Il futuro bluceleste e l’assist del volley

Tempo un anno il Calcio Lecco si è ritrovato in serie C, dopo l’entusiasmante promozione in B, con alle spalle mezzo secolo di purgatorio.

Termina anche l’avventura targata Paolo Di Nunno, una miscela di stelle e stalle dove i meriti hanno superato l’epilogo tormentato e inglorioso.

Io non la farei tanto tragica, anche perché ripercorrendo a memoria trionfi e cadute di nobili e provinciali squadre, riempirei più di una colonna del giornale.

Solo l’ultima: il Leicester di Claudio Ranieri stupisce il mondo vincendo la Premier League e poi, neanche avessero la maglia bluceleste precipitano nella categoria inferiore e poi risorgono.

Altra dimensione certo, ma le regole e le dinamiche sono simili e a dirla tutta la B agli spareggi è stata una sorta di coniglio dal cilindro.

E a confortare questa mia filosofia spicciola stanno provvedendo i tifosi che invece di abbandonare la barca pare si siano messi a remare con il nocchiero bergamasco Aniello Aliberti che ha deciso di investire passione e quattrini, non solo per salvare la baracca ma per progettare un futuro degno della più bella tradizione nel segno del presidente Mario Ceppi.

La piazza si sente, la tifoseria pure, se è vero che non ha atteso i primi squilli per rituffarsi nella nuova sfida, onorando il botteghino nella prima partita di Coppa Italia con il Milan Futuro e sottoscrivendo già quasi duemila abbonamenti.

Cifre che richiamano l’età dell’oro.

Certamente, come sempre, sono la caratura e lo spessore dei calciatori a determinare la qualità del viaggio e dell’approdo.

Avendo seguito l’anno scorso l’intero campionato al Rigamonti Ceppi con mia nipote Ginevra ed essendo competente di pallone, posso permettermi qualche suggerimento ferragostano.

Nelle amichevoli il Lecco è fermo a un solo gol segnato.

Così come stanno a zero le manfrine da bar sulla campagna acquisti.

Se l’ambizione di Aliberti è di tornare tra i cadetti entro un paio di stagioni va da sé che c’è l’urgenza di assoldare un attaccante collaudato da affiancare a quell’autentico goleador di Nicolò Buso, diventato ormai la nostra bandiera.

Confesso che non mi sarei aspettato un ritorno di fiamma del tifo, ma credo che l’entusiasmo e la credibilità insufflati dalla nuova compagine societaria siano stati determinanti per riaccendere quella passione che a Lecco non si è mai sopita.

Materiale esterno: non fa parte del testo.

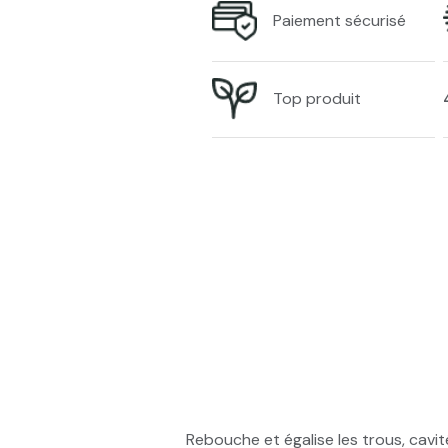
Paiement sécurisé
Top produit
Rebouche et égalise les trous, cavi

Rispondo solo di me e per quel che vale, cioè nulla: tornerò a sottoscrivere l’abbonamento, magari profittando per insegnare a Ginevra che non sempre è obbligatorio salire sul carro dei vincitori.

In sintesi, metabolizzata la retrocessione, rincuorati i tifosi, tocca ora anche ai privati collaborare nei modi e con il peso più congeniale ai loro mezzi e alla loro generosità, non dimenticando che sono numerosi gli imprenditori lecchesi che attingono alla loro borsa per sostenere squadre di pallavolo, di basket, di atletica e di altre discipline così dette sbrigativamente minori.

Come ripeto spesso in questi casi il mio modello è la pallavolo femminile di Conegliano, da un lustro sul tetto del mondo pur in una realtà di ventiseimila abitanti, ma corroborata da cinquecento sponsor locali.

Ora che Paola Egonu e le formidabili compagne hanno conquistato l’oro a Parigi , l’esempio assume i contorni di una palla alzata a meraviglia per una schiacciata d’oro.